Anonymous Coward says:


It is abundantly clear that the new owners were always authoritarians – they think that unmonitored communications are the biggest threat next to those not personally loyal to them – with no regards to their abilities. Not to mention the search measures are obviously misplaces from an industry where physical shrinkage of major ammounts of goods in a small area is a concern and employees are interchangeable commodities. Even if an employee leaked every story they were working on it wouldn’t be monotizable.

The sheer incompetence is mindboggling even by standards of equity buyouts. It doesn’t even fit as a "buy out to stop negative coverage" move as the writers can and would move on to elsewhere.

PaulT (profile) says:

Well, this just sounds like a case where some boilerplate was used, but nobody went over it to see if the terms actually applied to the specific company. The union’s statement mentions "draft" so maybe this was in progress but someone sent out the wrong draft.
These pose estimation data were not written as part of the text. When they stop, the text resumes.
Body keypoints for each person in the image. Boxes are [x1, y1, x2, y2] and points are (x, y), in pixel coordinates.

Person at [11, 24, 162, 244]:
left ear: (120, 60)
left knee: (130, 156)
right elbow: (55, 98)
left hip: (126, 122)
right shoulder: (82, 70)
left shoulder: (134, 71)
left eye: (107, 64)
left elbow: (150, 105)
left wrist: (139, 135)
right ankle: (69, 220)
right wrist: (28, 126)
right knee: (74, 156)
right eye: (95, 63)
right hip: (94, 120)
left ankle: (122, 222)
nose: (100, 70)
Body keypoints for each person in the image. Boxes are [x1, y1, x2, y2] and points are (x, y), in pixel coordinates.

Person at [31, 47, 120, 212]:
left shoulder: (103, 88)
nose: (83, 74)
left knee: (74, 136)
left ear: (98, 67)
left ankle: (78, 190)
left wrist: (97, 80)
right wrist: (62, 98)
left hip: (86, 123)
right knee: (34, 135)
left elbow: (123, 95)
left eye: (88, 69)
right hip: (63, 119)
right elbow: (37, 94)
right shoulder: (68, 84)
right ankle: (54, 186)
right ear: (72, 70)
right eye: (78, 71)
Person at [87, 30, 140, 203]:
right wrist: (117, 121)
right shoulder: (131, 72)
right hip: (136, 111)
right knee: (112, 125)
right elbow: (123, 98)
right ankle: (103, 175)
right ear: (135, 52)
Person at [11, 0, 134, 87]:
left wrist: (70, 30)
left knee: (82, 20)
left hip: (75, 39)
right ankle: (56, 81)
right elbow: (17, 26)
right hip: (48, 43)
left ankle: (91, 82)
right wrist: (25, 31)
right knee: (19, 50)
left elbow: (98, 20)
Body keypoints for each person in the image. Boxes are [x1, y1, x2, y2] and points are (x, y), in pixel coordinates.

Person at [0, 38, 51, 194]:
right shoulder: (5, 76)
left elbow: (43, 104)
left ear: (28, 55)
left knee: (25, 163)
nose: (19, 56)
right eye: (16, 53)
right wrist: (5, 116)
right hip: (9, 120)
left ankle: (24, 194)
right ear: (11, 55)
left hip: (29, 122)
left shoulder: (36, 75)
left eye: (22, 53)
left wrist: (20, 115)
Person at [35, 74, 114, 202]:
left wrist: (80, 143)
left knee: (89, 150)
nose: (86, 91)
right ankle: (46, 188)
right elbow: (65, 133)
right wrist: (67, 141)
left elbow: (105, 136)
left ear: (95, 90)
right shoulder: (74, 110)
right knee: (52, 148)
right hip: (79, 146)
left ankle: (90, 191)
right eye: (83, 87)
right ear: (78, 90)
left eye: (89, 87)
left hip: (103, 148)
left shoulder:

"all of these moves suggest they just bought the property without understanding literally anything about it"

Sounds about right.

Anonymous Coward says:

It’s sad to see Techdirt descend into racism

From the article

It talked a lot about how the new bosses brought in a bunch of old friends (all white men) often replacing

For some reason I don’t expect any Techdirt article to ever say the following…

It talked a lot about how the new bosses brought in a bunch of old friends (all black men) often replacing

It’s almost as if there were a problem with white men. But surely Techdirt doesn’t believe in that.

Anonymous Coward says:

Re: Re: It’s sad to see Techdirt descend into racism

Nah giz is just basic type of The hypocrisy asshole flavor. “God I can’t believe I’m agreeing with blue or one of his cousins” diversity has nothing to do with anything They do. more like a bunch of Fox News ripoffs if Fox was just a click site with somehow even less standards.